Embeddings

backend-engineering

Embeddings

Before I built the embedding service, search on my platform was keyword-based. A user looking for passages about "forgiveness" would get results containing the word "forgiveness" and miss everything about "mercy," "pardon," "reconciliation," or "grace." The words are different. The meaning is the same.

Embeddings fix this. They convert text into a vector — a list of numbers — that encodes semantic meaning rather than surface form. Two passages that mean similar things end up close together in vector space, regardless of the specific words used. This makes search dramatically more useful for a domain like scripture where the same idea appears across thousands of verses in dozens of translations.

This article covers what embeddings are, how the embedding service is designed, what gets embedded and when, and the operational decisions that keep it fast and affordable.

What an Embedding Actually Is

An embedding model takes a piece of text and outputs a fixed-length array of floating-point numbers — typically 768 to 3072 dimensions depending on the model.
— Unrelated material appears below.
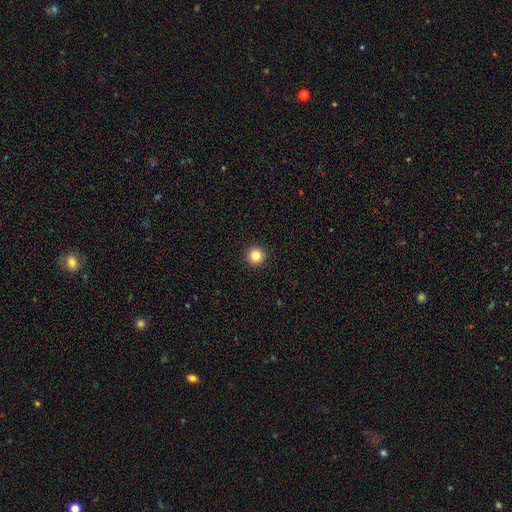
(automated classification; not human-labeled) The model was most divided on "smooth or featured": smooth: 83%, star or artifact: 12%, featured or disk: 5%. More confident: how rounded — round (96%); merging — none (94%).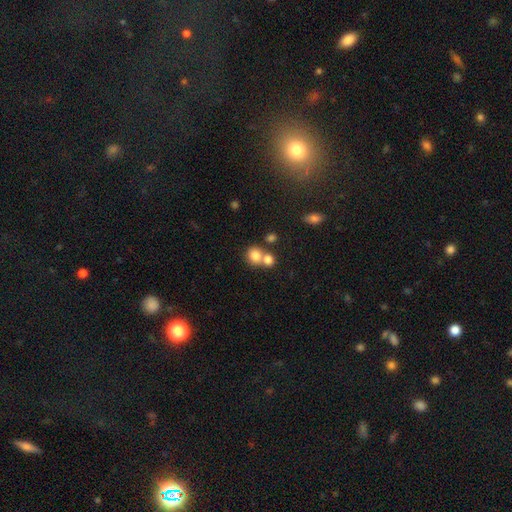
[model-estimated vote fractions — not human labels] This is likely a smooth galaxy (79%). How rounded: clearly round (80%). Merging: possibly merger (48%).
This vector represents the text's meaning in a high-dimensional space where semantic similarity corresponds to geometric proximity.

A concrete example. Given these three inputs:

  • "For God so loved the world" (John 3:16)
  • "God's love for humanity is boundless"
  • "The boiling point of water is 100 degrees Celsius"

The first two will produce vectors that are close together (high cosine similarity). The third will be far away. The embedding model learned these relationships from training on massive text corpora and encoded them as geometry.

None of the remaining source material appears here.